The organization also said this month it was "cooperating fully" with UK Anti-Doping who were investigating allegations of "wrongdoing within cycling".
Drake, who has been involved with British Cycling for 20 years, the last eight as chief executive, confirmed that he will be leaving but not as a result of the ongoing controversies.
"Some time ago I made the decision that the Rio Games would be my last as CEO of British Cycling," Drake, who took charge in 2009, said in a statement.

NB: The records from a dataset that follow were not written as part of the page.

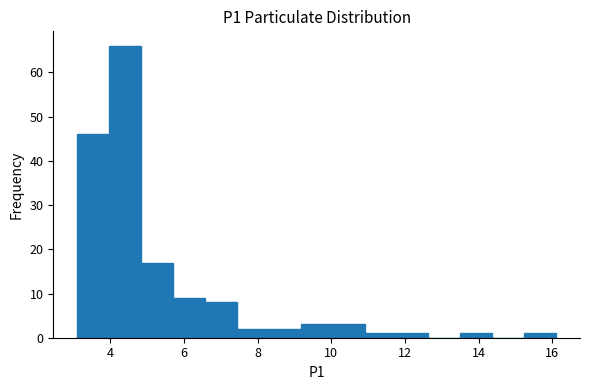

Reading left to right, list every bar in this chart as the range it spans on the x-axis followed by its height. Neither the bar edges nor the heights are printed on the chart, so give them approximately, as read against the axes.

3.2 to 4.0: 46
4.0 to 4.8: 66
4.8 to 5.8: 17
5.8 to 6.6: 9
6.6 to 7.4: 8
7.4 to 8.4: 2
8.4 to 9.2: 2
9.2 to 10.0: 3
10.0 to 11.0: 3
11.0 to 11.8: 1
11.8 to 12.6: 1
12.6 to 13.6: 0
13.6 to 14.4: 1
14.4 to 15.2: 0
15.2 to 16.2: 1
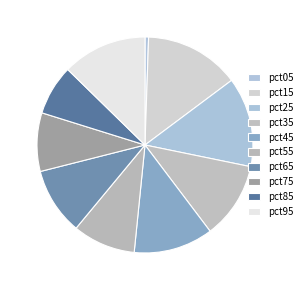

How many slices are in this pie chart?

10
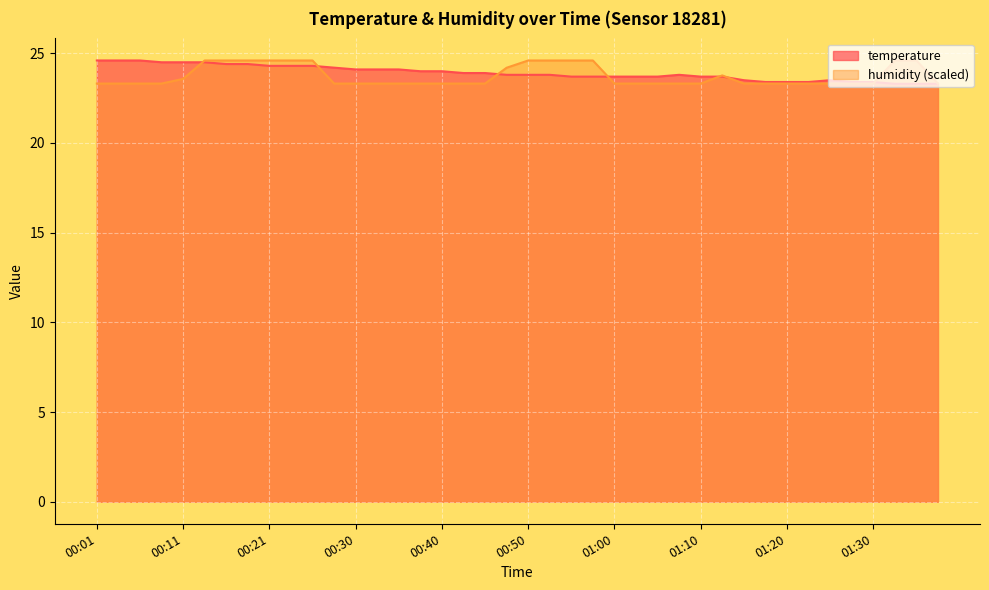

Count the number of categories in the chart.

40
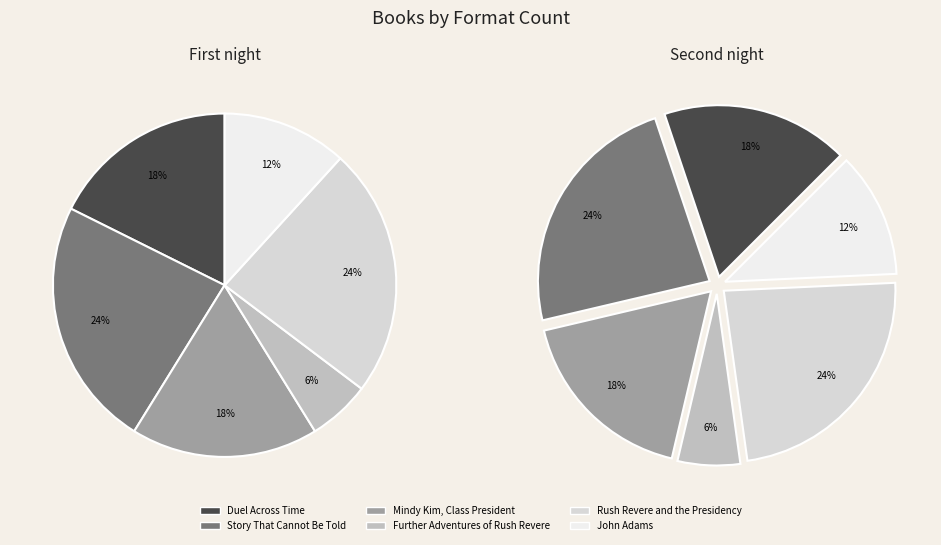

Count the number of slices in the pie.

6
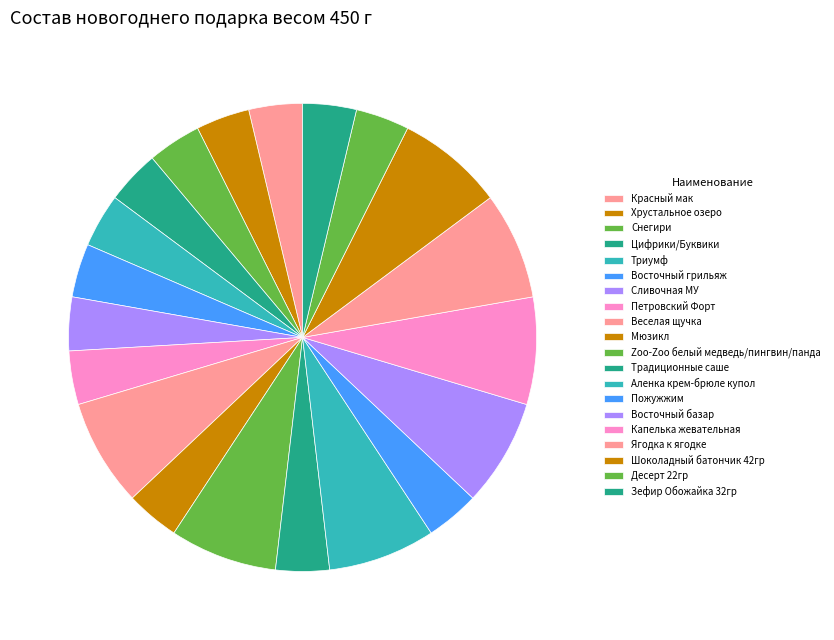

The Десерт 22гр slice represents 1% of the pie. True or false?

False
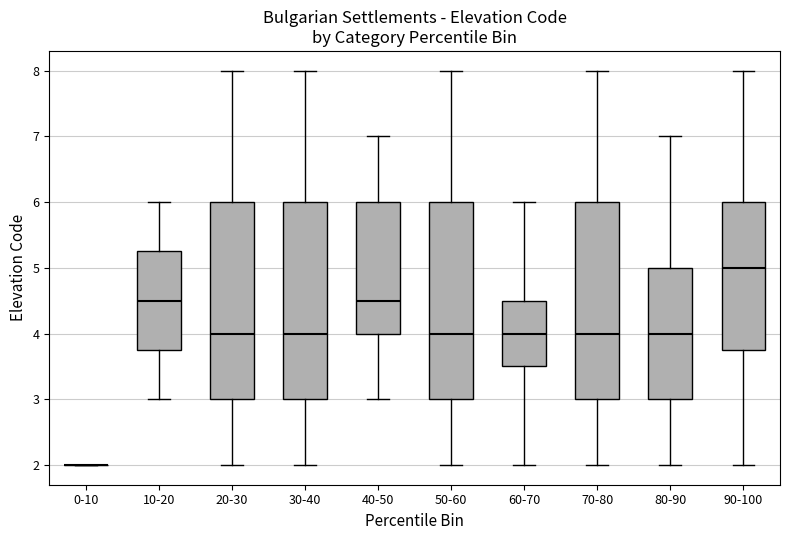

Reading left to right, transcribe this box plot: for each box, give where its median line is, the range the box spans, and where its two whiskers end, as read against the y-axis. The values are not printed on the chart, so give them approximately, as read against the axis.

0-10: box collapsed to a line at 2.0, whiskers 2.0 to 2.0
10-20: median 4.5, box 3.8 to 5.3, whiskers 3.0 to 6.0
20-30: median 4.0, box 3.0 to 6.0, whiskers 2.0 to 8.0
30-40: median 4.0, box 3.0 to 6.0, whiskers 2.0 to 8.0
40-50: median 4.5, box 4.0 to 6.0, whiskers 3.0 to 7.0
50-60: median 4.0, box 3.0 to 6.0, whiskers 2.0 to 8.0
60-70: median 4.0, box 3.5 to 4.5, whiskers 2.0 to 6.0
70-80: median 4.0, box 3.0 to 6.0, whiskers 2.0 to 8.0
80-90: median 4.0, box 3.0 to 5.0, whiskers 2.0 to 7.0
90-100: median 5.0, box 3.8 to 6.0, whiskers 2.0 to 8.0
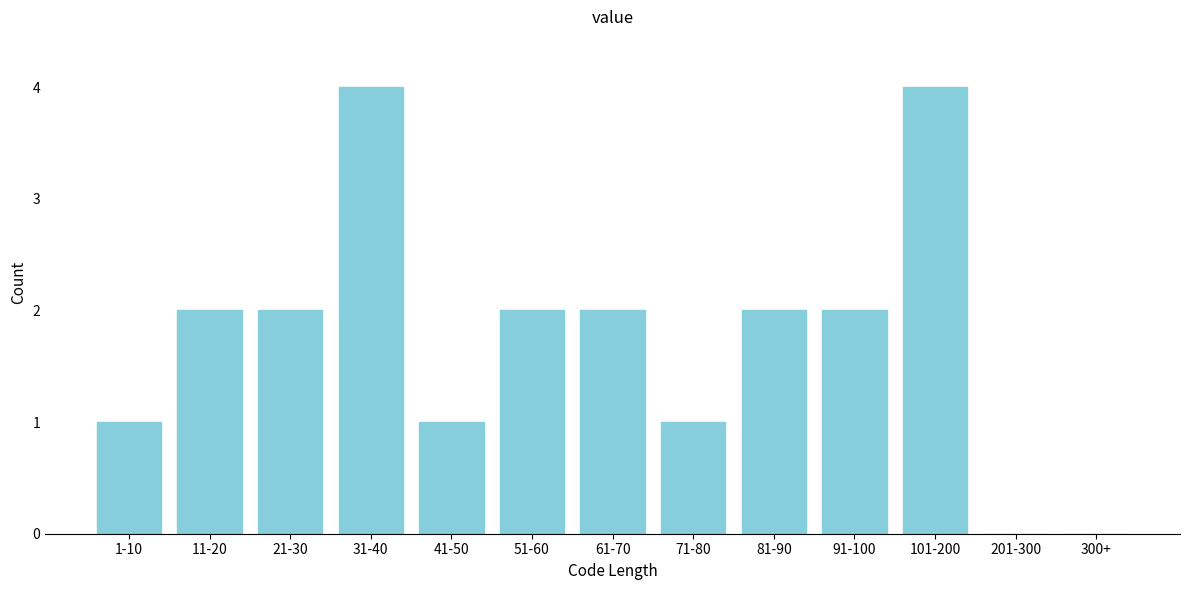

Reading left to right, transcribe all the data shown in this chart.

1-10=1	11-20=2	21-30=2	31-40=4	41-50=1	51-60=2	61-70=2	71-80=1	81-90=2	91-100=2	101-200=4	201-300=0	300+=0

"Now, following the success of our Olympic and Paralympic teams at those Games, the launch of our innovative new partnership with HSBC UK and Yorkshire's successful bid to host the 2019 Road World Championships, I believe that the end of this Olympic cycle is the natural moment for a new CEO to take the organization forward into the Tokyo Games and beyond.
"So it has been a difficult year but my decision to move on is completely separate to that (the allegations). It's just the time is right," he added.
The British Cycling board will begin the search for a new chief executive.
"Ian has been a pivotal figure in it all," Howden said in a statement on British Cycling's website (www.britishcycling.org.uk).
"It is also testament to his commitment to the organization that he has chosen to announce this now so that we have time to conduct a comprehensive search for his successor."
There is no suggestion of any wrongdoing by Team Sky, Wiggins or British Cycling and they have received support from UCI president Brian Cookson.
But the furor, including a claim by former Team Sky rider Jonathan Tiernan-Locke that he was offered the controversial painkiller Tramadol when competing at the road world championships four years ago, threatens to tarnish the reputation of British Cycling.
During Drake's reign Britain has grown into a cycling powerhouse and amateur participation has spiked massively.
Britain has won 20 of the 30 gold medals up for grabs in cycling at the past three Olympics.
Wiggins became Britain's first Tour de France winner in 2012 and compatriot Chris Froome has won it three times since.